The plaintiff was an unrepresented litigant, allegedly suffering from lung disease. He brought this claim against Philip Morris alleging that it failed to warn him of the risks inherent in smoking its cigarettes and thereby engaged in conduct that was misleading or deceptive or likely to mislead or deceive in contravention of s52 of the Trade Practices Act, causing him loss and damage. In this case the defendant sought summary dismissal of the claim against it on the basis that the plaintiff's pleading disclosed no cause of action, was frivolous and vexatious and was an abuse of process.
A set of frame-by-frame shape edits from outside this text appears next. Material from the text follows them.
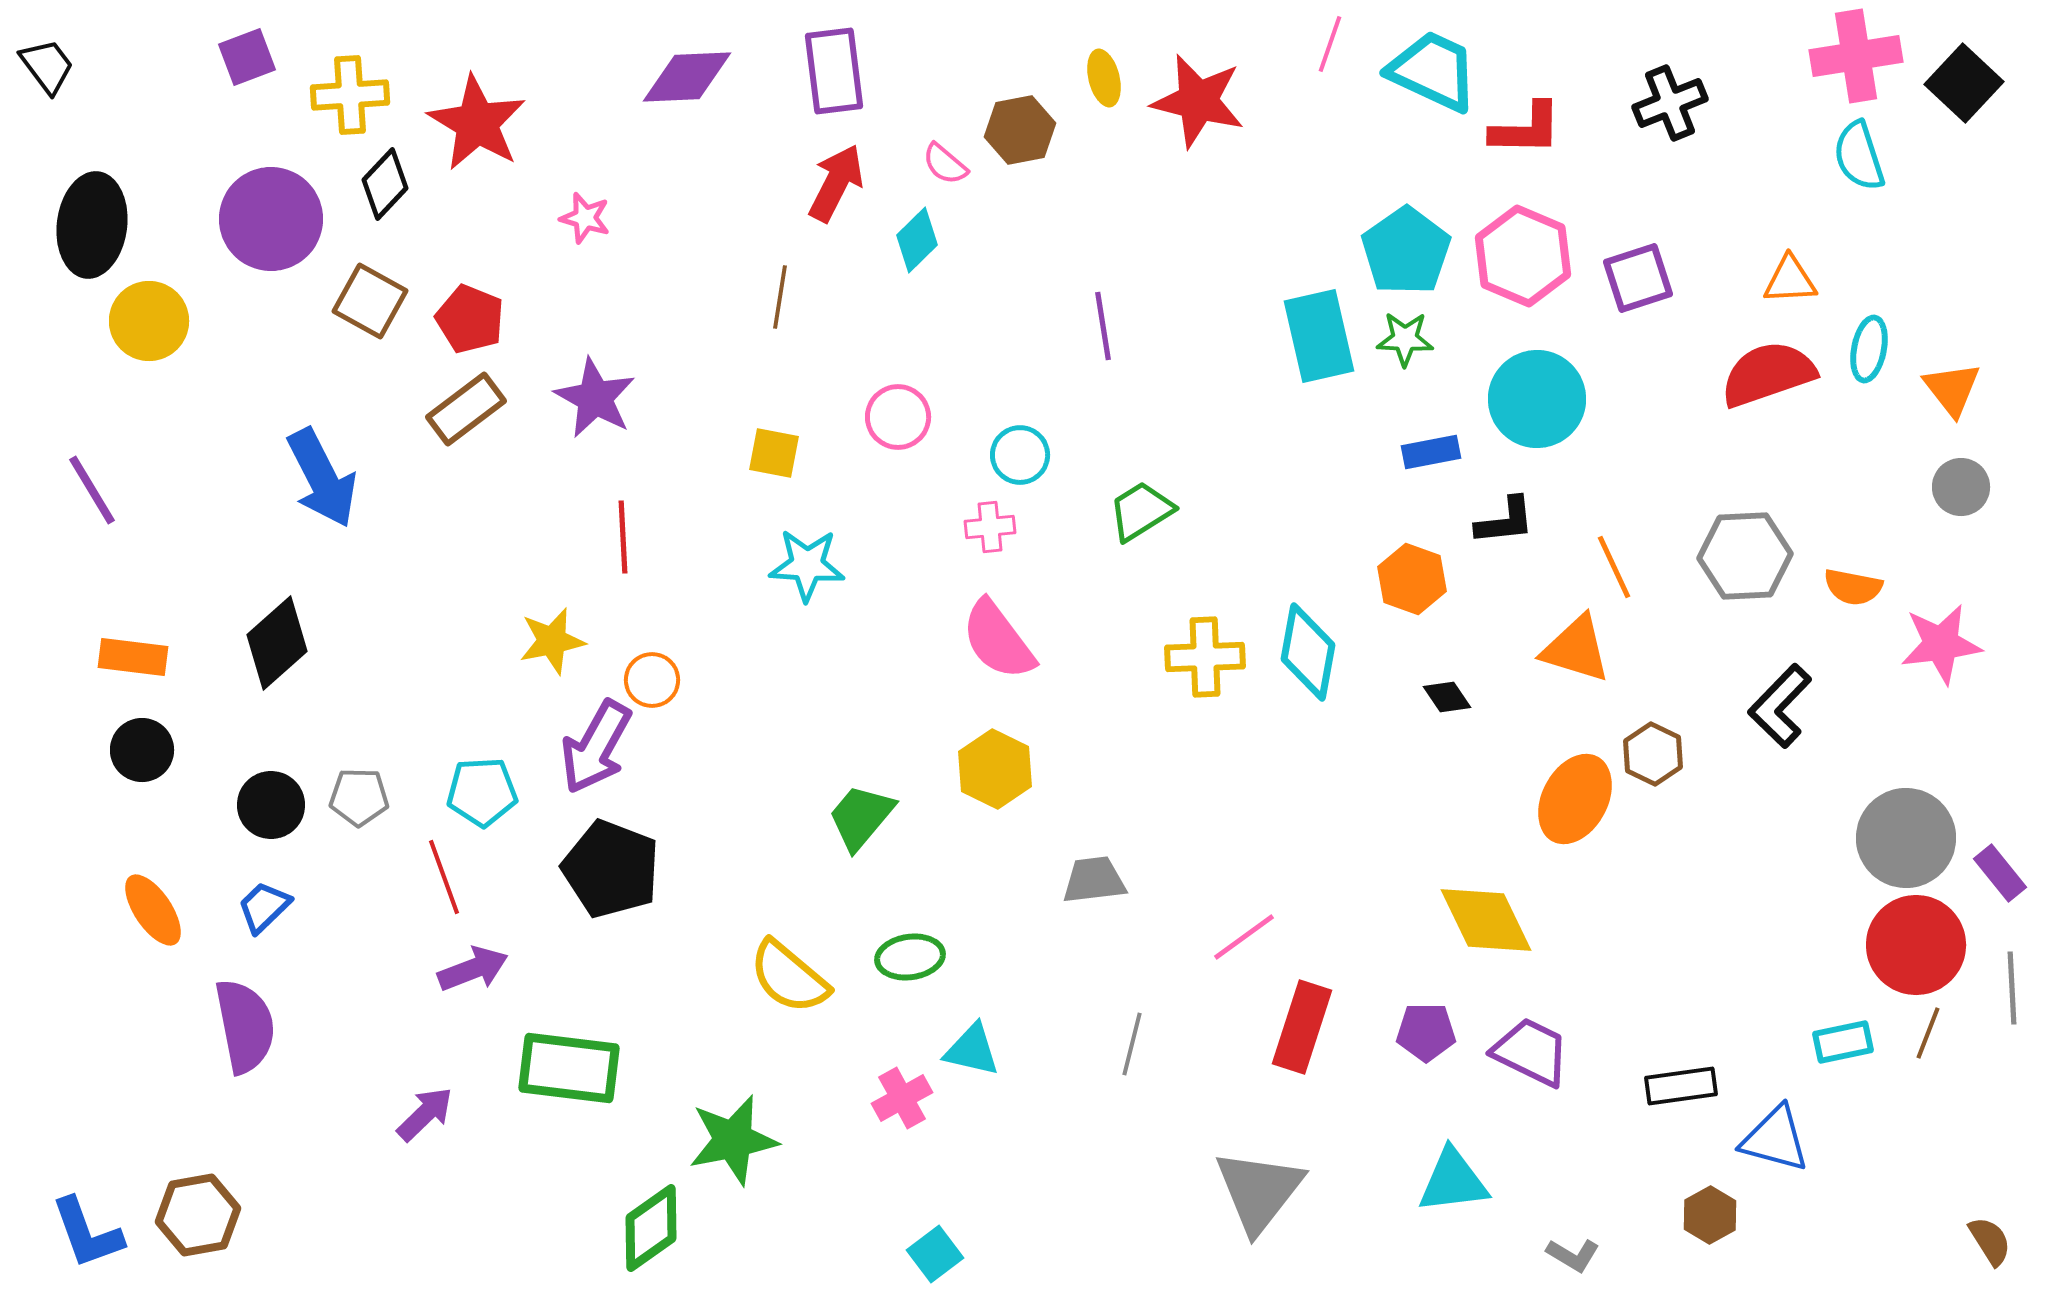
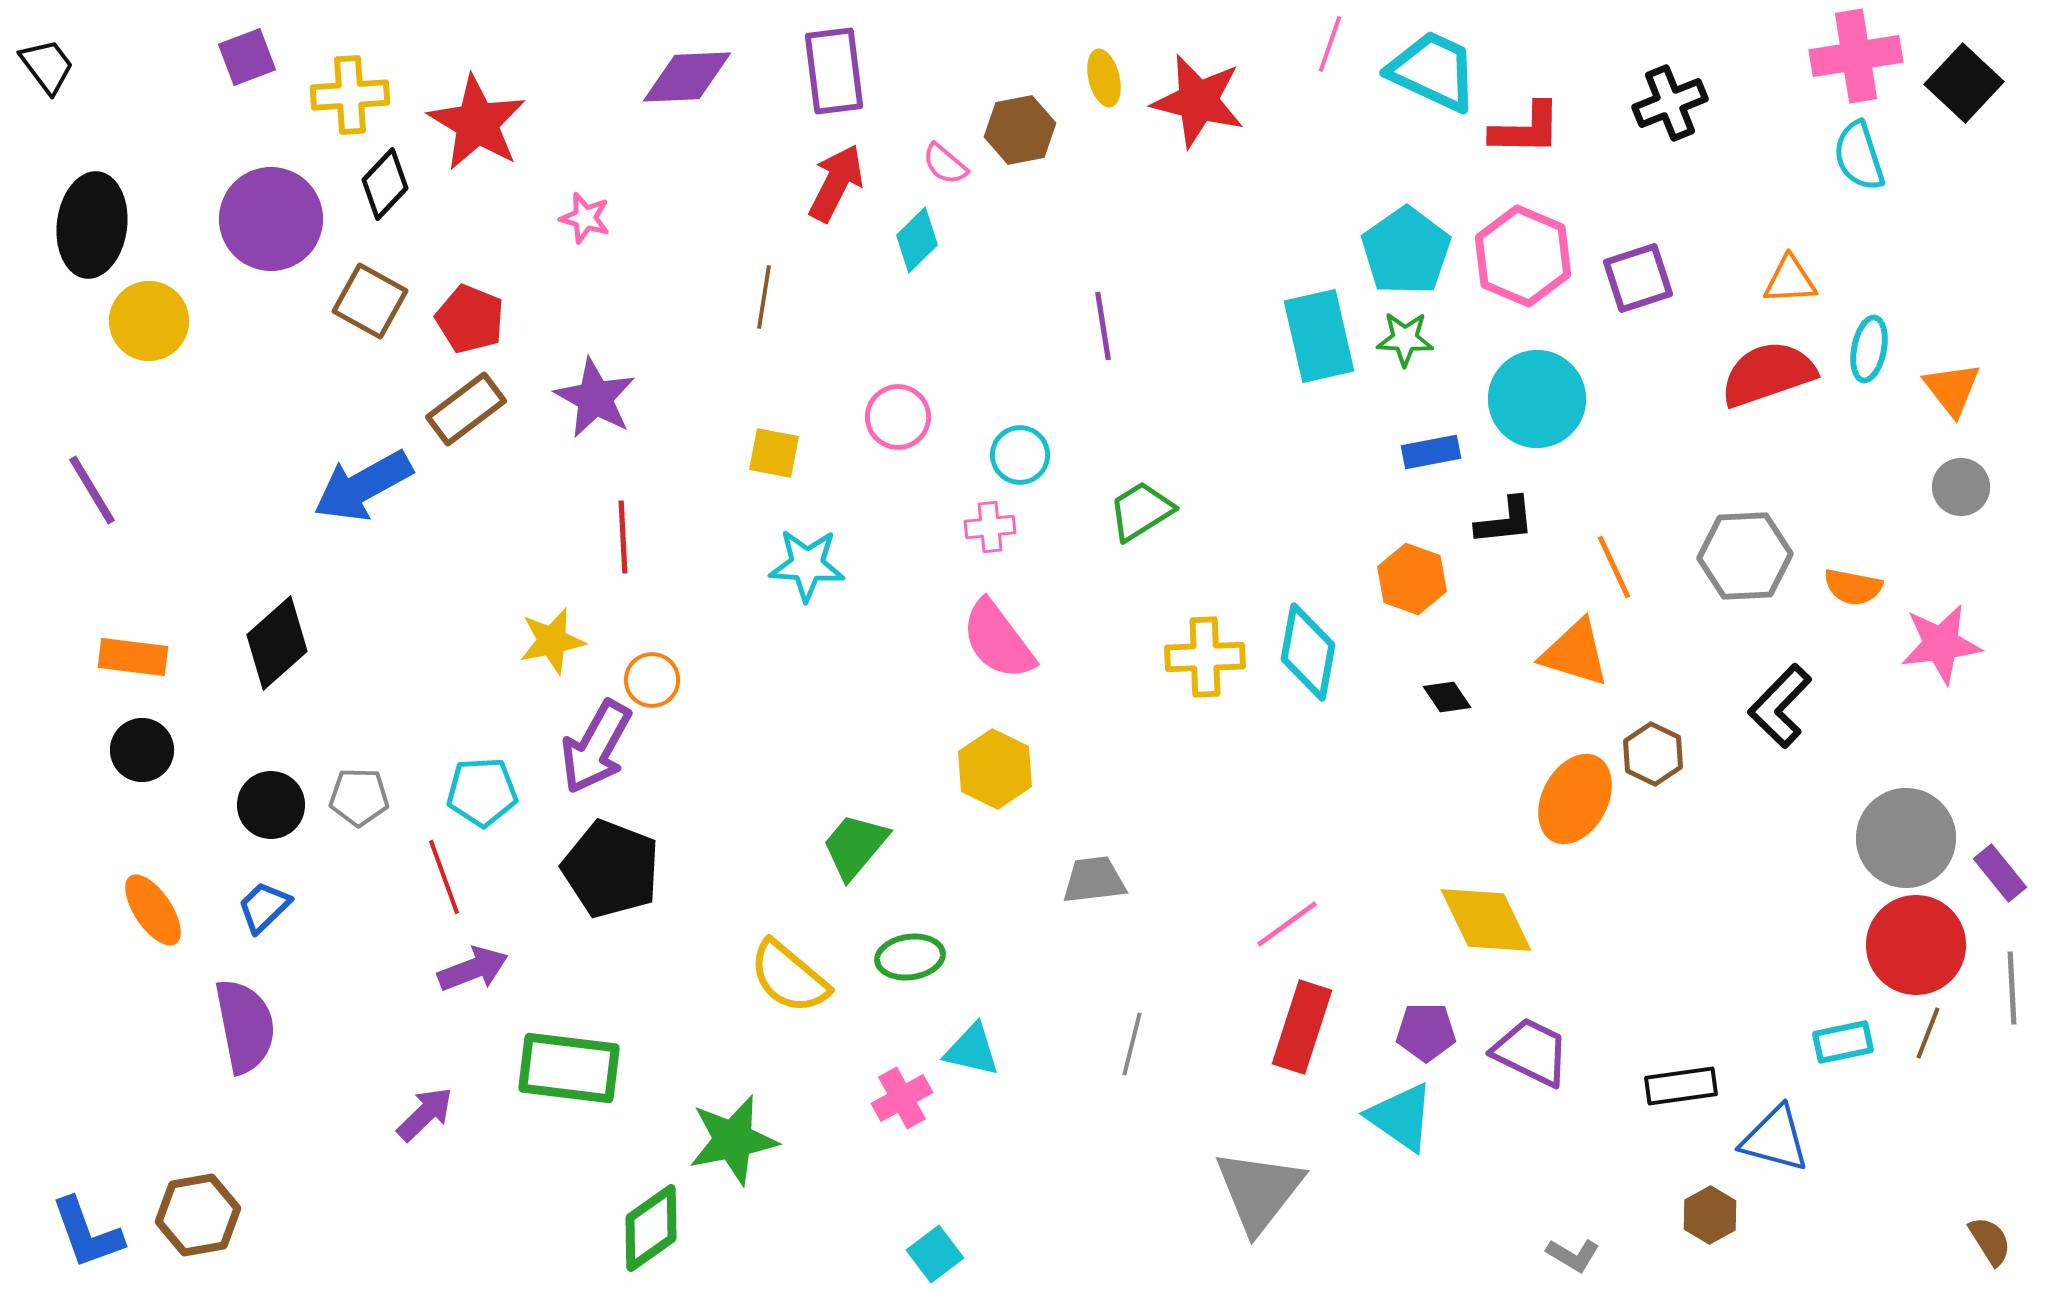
brown line at (780, 297): moved 16 px left
blue arrow at (322, 478): moved 41 px right, 8 px down; rotated 88 degrees clockwise
orange triangle at (1576, 649): moved 1 px left, 4 px down
green trapezoid at (861, 817): moved 6 px left, 29 px down
pink line at (1244, 937): moved 43 px right, 13 px up
cyan triangle at (1453, 1181): moved 52 px left, 64 px up; rotated 42 degrees clockwise
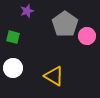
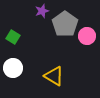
purple star: moved 15 px right
green square: rotated 16 degrees clockwise
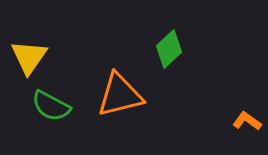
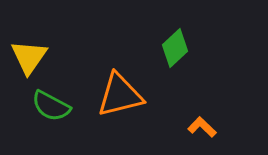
green diamond: moved 6 px right, 1 px up
orange L-shape: moved 45 px left, 6 px down; rotated 8 degrees clockwise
Mr Lindsay, the plaintiff, had a long history of bringing legal proceedings against several different defendants, including Philip Morris. He had brought several claims similar to this one against Philip Morris in the Supreme Court of Victoria, all of which had been struck out (see: Re Sjostrom-Clemens-Lindsay [2003] VSC 94; Sjostrom-Clemens-Lindsay v Attorney General for the State of Victoria [2003] VSC 132; Attorney-General v Lindsay [2003] VSC 176). The Supreme Court of Victoria had earlier declared him to be a vexatious litigant, with the result that he was unable to institute proceedings in the state of Victoria without leave of the Court.
In this case, Judge Kenny agreed with the defendant that Mr Lindsay's pleading was so flawed that it was incapable of being turned into a tenable one. Judge Kenny placed particular emphasis on the mandatory health warnings required by State and Federal governments which, in his view, rendered Mr Lindsay's claim of a failure to warn hopeless. Further, Mr Lindsay complained about conduct in 1972 and 1973, prior to the Trade Practices Act commencing. Further still, Mr Lindsay failed to allege any causal link between the conduct complained of and the damage he allegedly suffered. Judge Kenny therefore summarily dismissed Mr Lindsay's claim.
Mr Lindsay unsuccessfully appealed this decision to the Full Court of the Federal Court: Lindsey v Philip Morris Limited [2004] FCAFC 40.